Son travail a été reconnu par des organisations telles que l'Université de Toronto, où il a occupé des postes de professeur invité, et le laboratoire d'IA de Stanford, entre autres institutions. Il a prononcé des conférences plénières lors de grandes conférences telles que NeurIPS et ICML, et il a siégé aux comités éditoriaux de plusieurs revues de premier plan en apprentissage automatique et en IA.
Travaux récents et plaidoyer
Dans les années 2020, Bengio s'est de plus en plus concentré sur la sécurité de l'IA et sur les risques associés aux systèmes d'IA avancés.
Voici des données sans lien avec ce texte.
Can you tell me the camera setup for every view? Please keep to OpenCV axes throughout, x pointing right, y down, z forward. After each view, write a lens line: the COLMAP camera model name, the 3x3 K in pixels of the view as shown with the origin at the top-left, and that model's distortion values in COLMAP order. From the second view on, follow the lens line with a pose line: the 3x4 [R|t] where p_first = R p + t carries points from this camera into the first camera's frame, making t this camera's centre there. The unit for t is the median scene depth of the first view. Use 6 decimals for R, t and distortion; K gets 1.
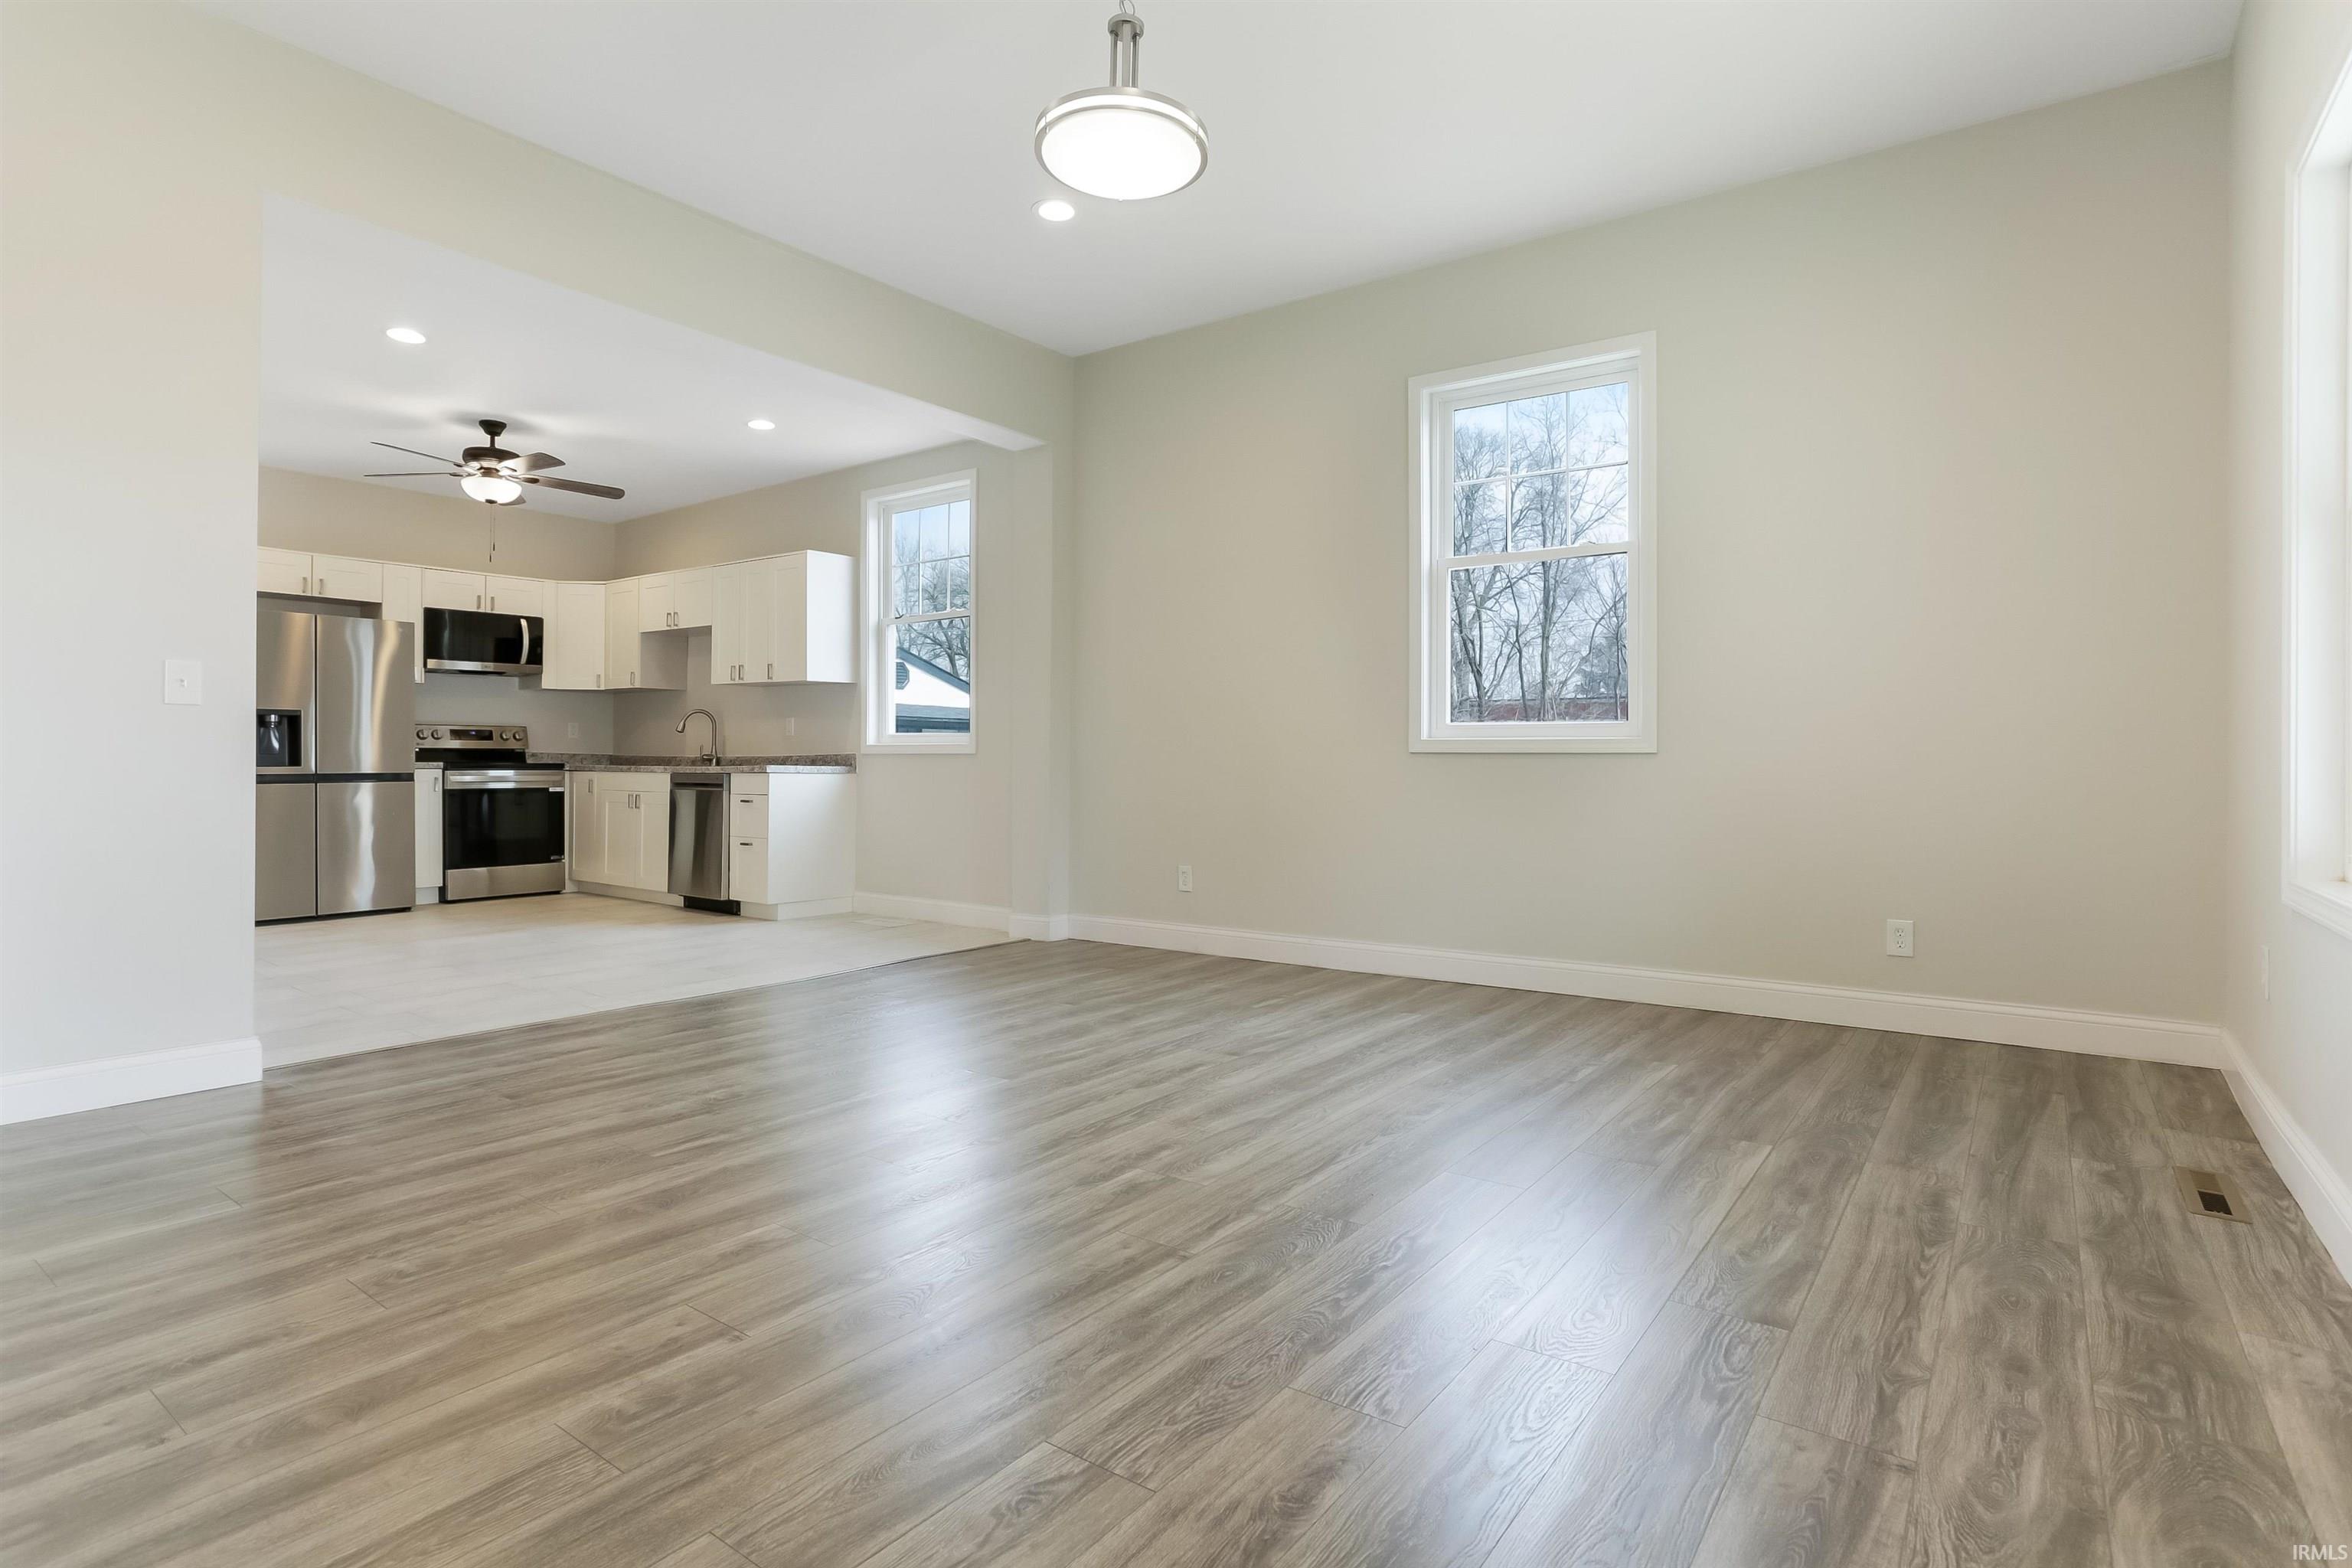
lens RADIAL K [[1173.4, 0, 1180.8], [0, 1173.4, 757.8], [0, 0, 1]] dist [-0.053721, 0.036418]
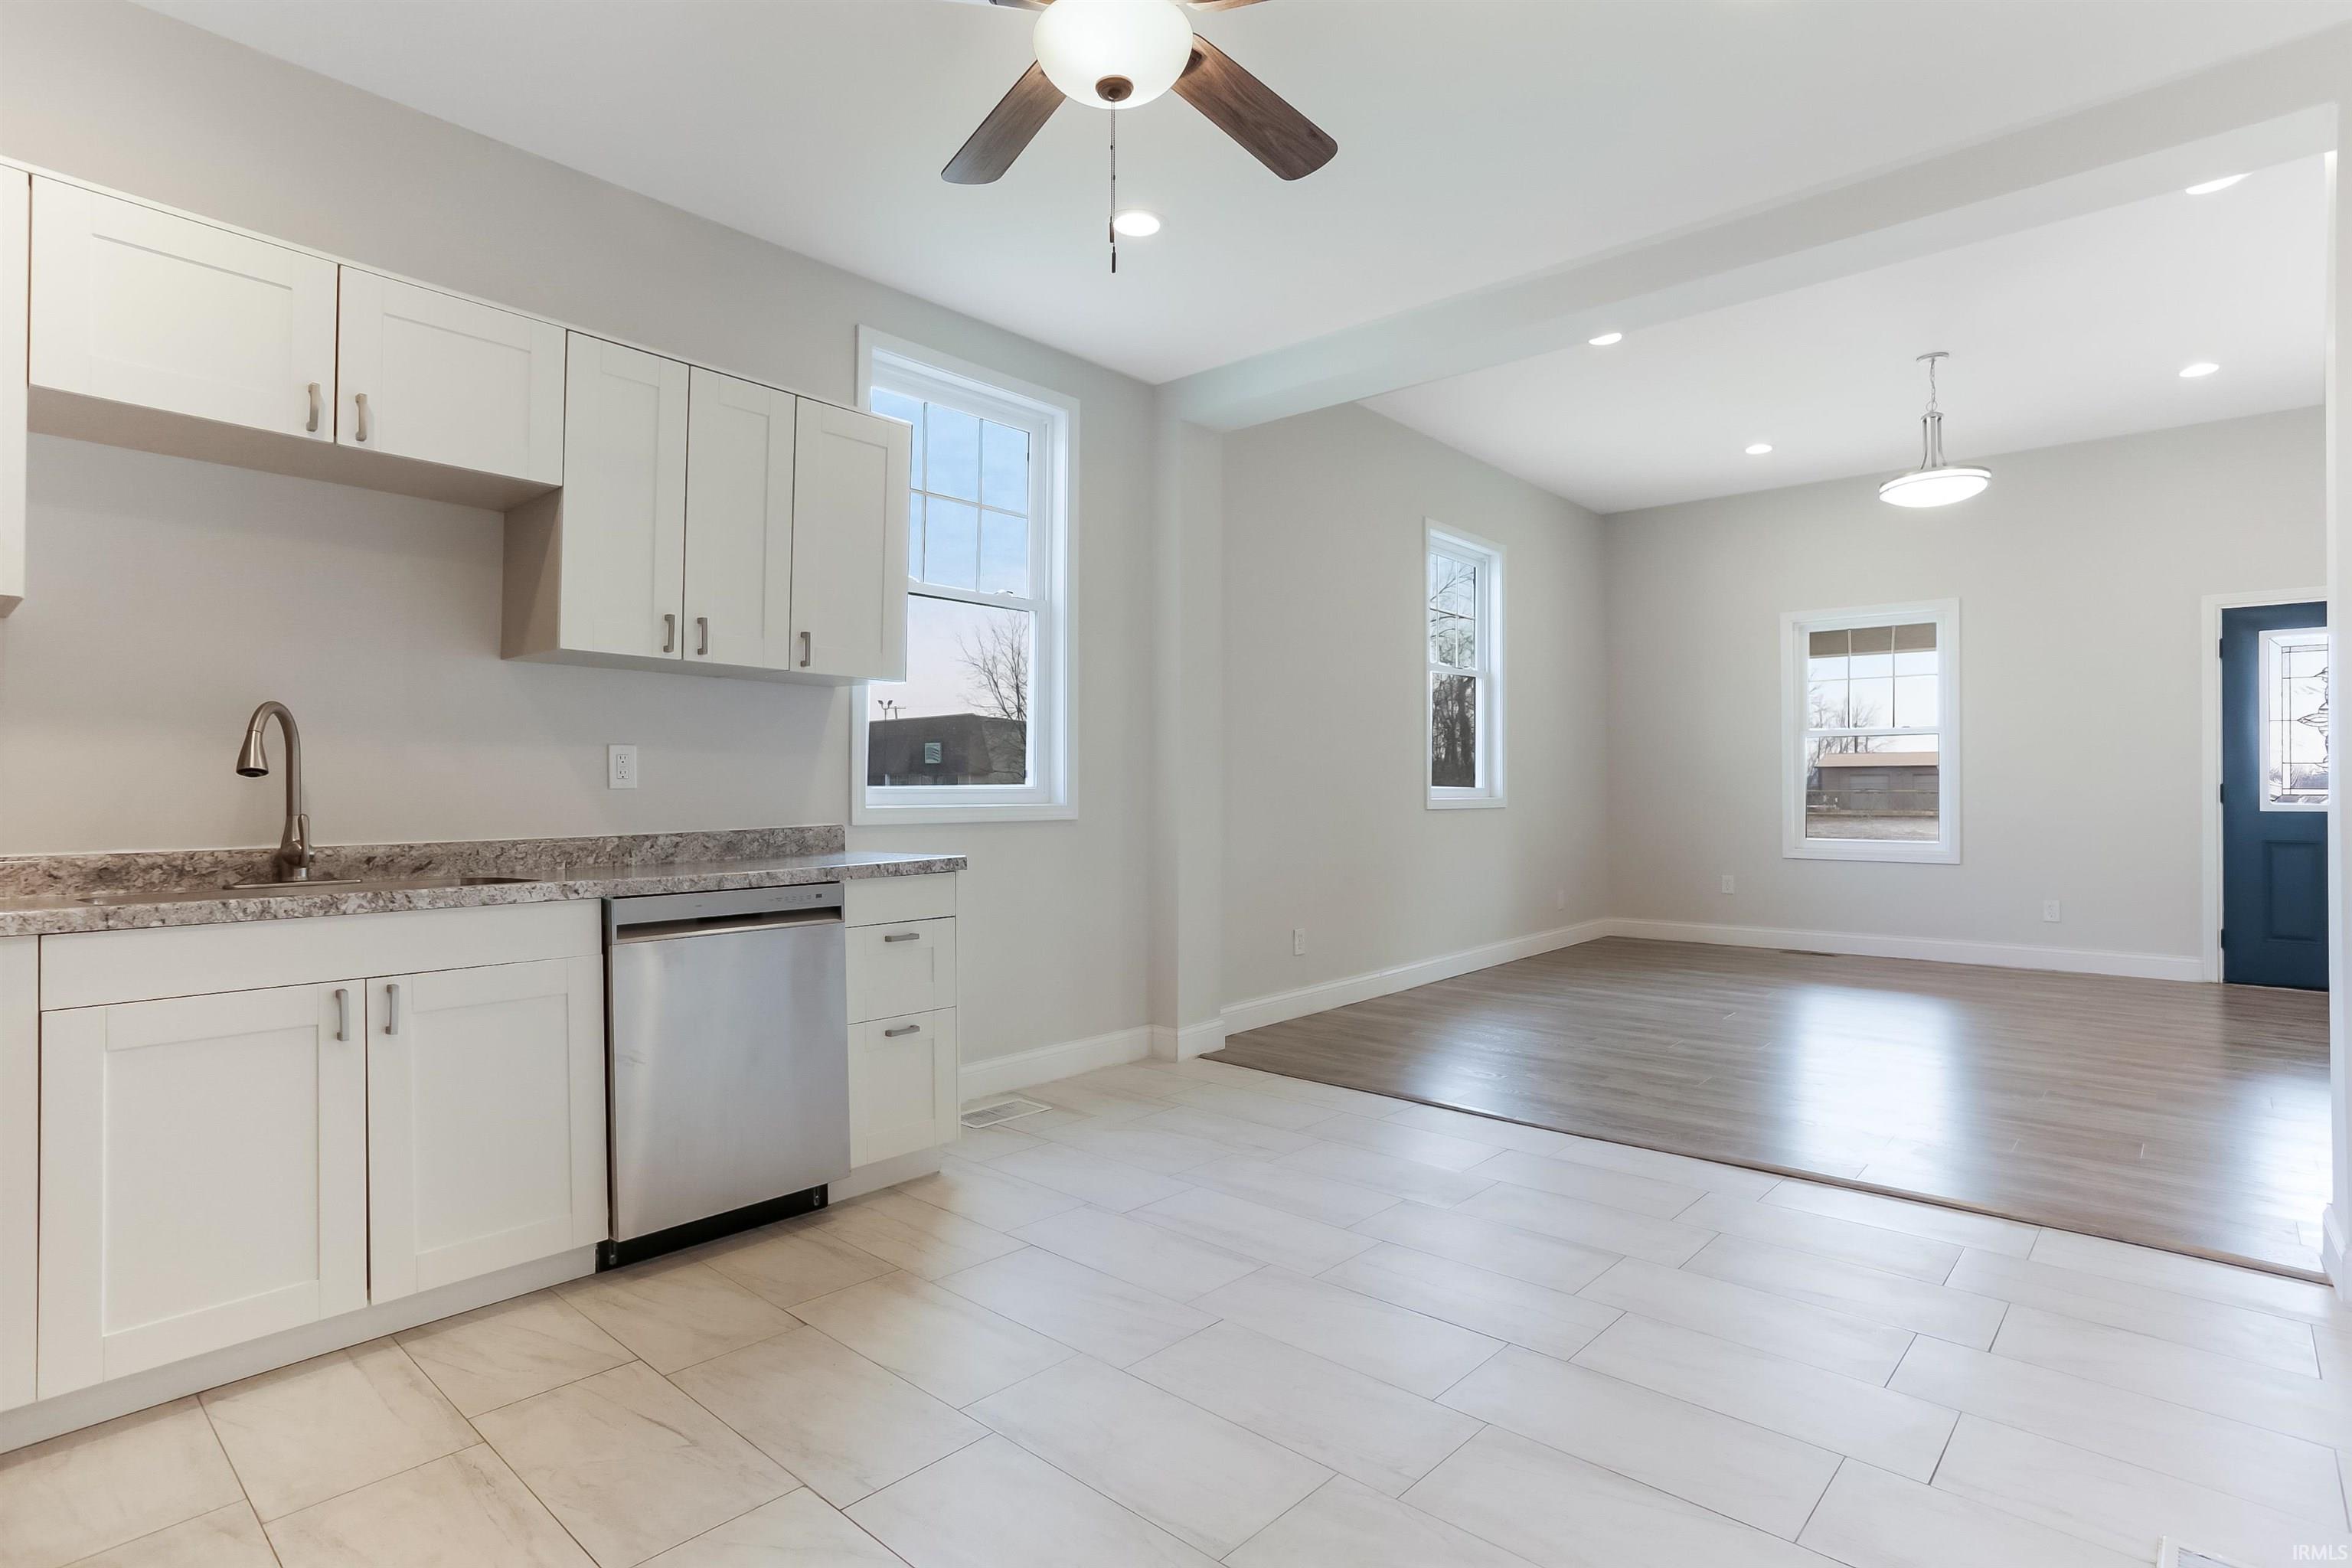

Il s'est exprimé publiquement sur les dangers potentiels de l'IA générative et a appelé à des recherches plus rigoureuses sur l'alignement et le contrôle. En 2023, il a signé des déclarations exhortant à la prudence dans le développement de modèles d'IA puissants, et il a participé à des discussions internationales sur la gouvernance de l'IA.
Il continue de superviser des étudiants et de publier des recherches, avec des travaux récents abordant des sujets tels que l'apprentissage de représentations causales et le développement de modèles plus robustes et interprétables. Bengio a également participé à des efforts pour démocratiser la recherche en IA, notamment des projets de logiciels open-source et des collaborations avec des institutions de recherche publiques. Ses contributions continues le maintiennent au centre des débats sur l'orientation future de l'intelligence artificielle.